The irony isn’t lost on me: vulnerability is kind of my whole thing.
If this newsletter were a brand, it’d be soft disclosure with a twist of emotional elegance.
I write, “I’m unraveling,” but the sentence still has rhythm.
The pacing works. There’s usually a joke nearby to clean up the mess.
It’s weird—how effortful honesty can come off like composure.
Like there’s such a thing as a tidy collapse.
Sometimes I wonder if I’m cosplaying as messy.
Or worse: that someone is reading this and thinking,
“If that’s what struggling looks like,
I must be doing it wrong.”
If you’ve ever had a classmate complain about bombing a test and then getting an A-, you know the feeling.
The truth is: I don’t always say everything. I can’t.

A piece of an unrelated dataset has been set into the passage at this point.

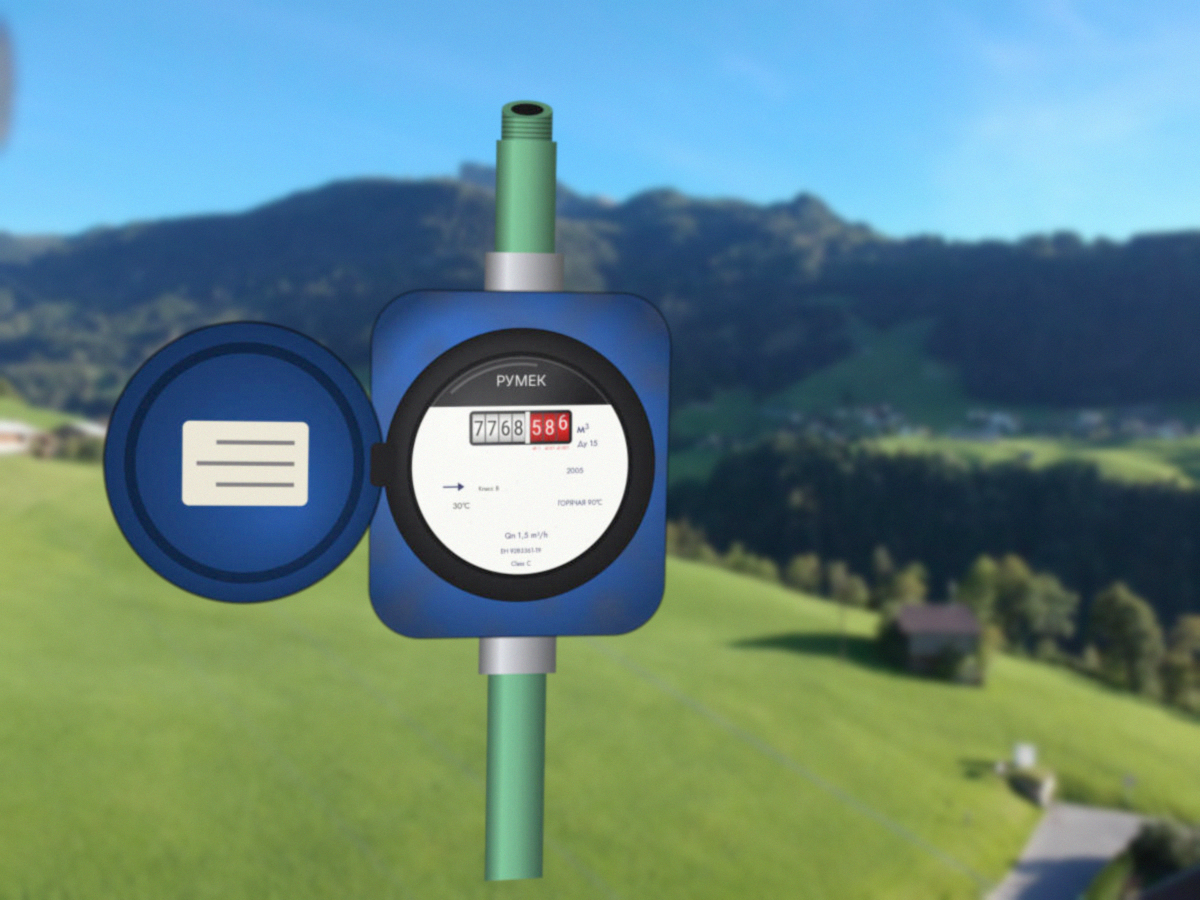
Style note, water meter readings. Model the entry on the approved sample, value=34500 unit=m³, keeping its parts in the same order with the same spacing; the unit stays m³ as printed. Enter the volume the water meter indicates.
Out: value=7768.586 unit=m³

There are sentences I type and delete—
details I don’t include.
Real things—
sharp things—
that feel a little too radioactive for a Thursday inbox drop.
There’s one about drugs.
I won’t tell you what it is. Not today.
But it exists.
And not writing it feels both like protection and omission, like withholding from myself, too.
Sometimes I wonder what would happen if I wrote without the polish. If I let the ache show up before the cleverness.
But then I think: to what end?
So someone can decide they no longer respect me?
So someone can project onto the mess and call it a personality?
Being judged is bad, but being reduced is worse.
Not being seen—but being decoded by someone who stopped reading halfway through.
So here I am again, trying to thread the needle: write something honest, just not too exposing.
To say I’m struggling, but don’t need you to fix it.
To be vulnerable—but still loyal to myself.
This is me trying.
And maybe this week, you don’t need the clean ending either.


I've been having health issues. Lots of people do, but I'm a natural over-sharer. I would love to be the person who can look slightly grumpy or tired and just muddle through, but I'm somehow mentally not able to answer "Hi, how are you?" With an innocent, "oh, ok" instead of, "ugh, it's hard.". Even to acquaintances or people on the street.
So, everyone asks very kindly what's wrong, and more and more I wish I had a stronger self-edit in conversations. Just to be able to lie my way out of how things are feeling worse and worse and I can't seem to do much to stop it, except wait for more specialist appointments.
Your situation resonates, but in conversations there isn't a delete/back button, just a, "Tell me, how are you? How are the kids? How's that project?" ... IE, please talk about you -- please I don't want to think about the brutally awful situation I'm in any longer. Let's change the subject. You aren't going to like the mess over here.
I hope you are able to find something in life that is so exciting, you don't have an opportunity to show how hard it has been, and that you're just excited about whatever it is.
Sometimes (for me) hiding the truth from myself by not writing the words or speaking them aloud feels like the only thing holding back the darkness. And yet, not feeling seen cuts so deeply, and being misunderstood or judged in moments of unfiltered vulnerability can feel like trying to tend a wound with bleach.
We are all messy, we are all misunderstood, and yet practicing honest vulnerability is the most frustrating act of resilience, as it often can be met with initial resistance, anger, or trauma pile-ons. Remember that your AI buddy is not empathetic to your struggles, nor to what makes you human. And for we human readers, we see strength in the tightrope you are walking.